Познакомилась я там еще со всей линией Брауншвейг-Бевернской, к которой принадлежала принцесса Марианна, мой близкий друг, обещавшая быть очень красивой. Моя мать очень ее любила и предрекала ей корону. Однако та умерла незамужней. Как-то приехал в Брауншвейг с епископом принцем Корвенским монах из дома Менгден, который брался предсказывать будущее по лицам. Он услышал похвалы, расточаемые моей матерью этой принцессе, и ее предсказания; он сказал ей, что в чертах этой принцессы не видит ни одной короны, но по крайней мере три короны видит на моем челе. События оправдали это предсказание.
Брауншвейгский двор был тогда истинно королевским и по количеству красивых домов, которые занимал этот двор, и по убранству этих домов, и по порядку, который царил при дворе, и по числу всякого рода людей, которых он содержал, и по толпе иностранцев, которые постоянно туда съезжались, и по величию и великолепию, которыми был проникнут весь образ жизни. Балы, опера, концерты, охоты, прогулки, пиршества следовали изо дня в день. Вот что я видела каждый год по крайней мере в течение трех или четырех месяцев в Брауншвейге с восьми до пятнадцати лет. Прусский двор далеко не имел ни такого порядка, ни того внешнего величия, как двор герцога Брауншвейгского.

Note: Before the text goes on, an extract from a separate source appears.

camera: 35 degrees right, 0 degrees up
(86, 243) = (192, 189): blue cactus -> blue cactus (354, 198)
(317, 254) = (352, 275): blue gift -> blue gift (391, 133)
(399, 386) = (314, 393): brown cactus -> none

Мать, отправляясь из Штеттина в Брауншвейг, или на обратном пути, проезжала обыкновенно через Цербст или Берлин и там останавливалась, особенно когда отец находился в одном из этих мест. Помню, что я на восьмом году жизни впервые была с матерью у покойной королевы, матери Фридриха Великого; король, ее муж, был еще жив. Ее четверо детей, принц Генрих, одиннадцати лет, принц Фердинанд, семи, принцесса Ульрика, впоследствии королева Шведская, и принцесса Амалия, обе по годам уже невесты, были с нею; король отсутствовал. При этой встрече между играми завязалась моя дружба с принцем Генрихом Прусским; во всяком случае, я затрудняюсь указать более раннюю дату; часто мы признавали, что первая наша встреча в детстве была началом этой дружбы.
Мать предпочла бы жить в Берлине, чем в каком-либо ином месте. Отец не разделял ее мнения, к тому же дела требовали его то домой в Цербст, то в Штеттин, где он был комендантом, а потом губернатором. В доме отца был некто по имени Больхаген, сначала товарищ губернатора при отце, впоследствии ставший его советником и наконец сделавшийся близким другом. Отец почти ничего не делал, не посоветовавшись по крайней мере с этим лицом. Мать ценила его не столь высоко, и так как это был человек очень бережливый, то не всегда соглашалась с ним и находила, что этот старый слуга оказывал ей слишком много сопротивления; иногда в порывах запальчивости она обвиняла его в том, что он ее не любит.
Не знаю, как это было на самом деле; я была слишком молода, чтобы судить об этом; домашние говорили, что с одной стороны были капризы, а с другой – усердие заходило иногда слишком далеко. Что я несомненно знаю, так именно то, что этот Больхаген, который был очень стар и немощен, жил в нижнем этаже и оттуда каждый вечер в пять часов поднимался на третий этаж, где мы жили. Он проводил в моей комнате и в комнате моих братьев по крайней мере полтора часа, рассказывая, что он видел в своих странствиях, и пересыпая всё назиданиями. Он хорошо говорил и был умен. Он горячо принимал к сердцу наше воспитание, и в том, что я когда-либо слышала от него, находила всё только благородное. Оттого и говорили, что он любил детей моего отца как своих.
Этот Больхаген и пробудил во мне первое движение честолюбия, какое я в себе почувствовала. Он читал в 1736 году газету в моей комнате; в ней сообщалось о свадьбе принцессы Августы Саксен-Готской, моей троюродной сестры, с принцем Уэльским, сыном короля Георга II Английского. Больхаген обратился к Кард ель: «Ну, правду сказать, эта принцесса была воспитана гораздо хуже, чем наша, да она совсем и некрасива. Однако вот суждено ей стать королевой Англии; кто знает, что станется с нашей». По этому поводу он стал проповедовать мне благоразумие и все христианские и нравственные добродетели, дабы сделать меня достойной носить корону, если она когда-нибудь выпадет мне на долю. Мысль об этой короне начала тогда бродить у меня в голове.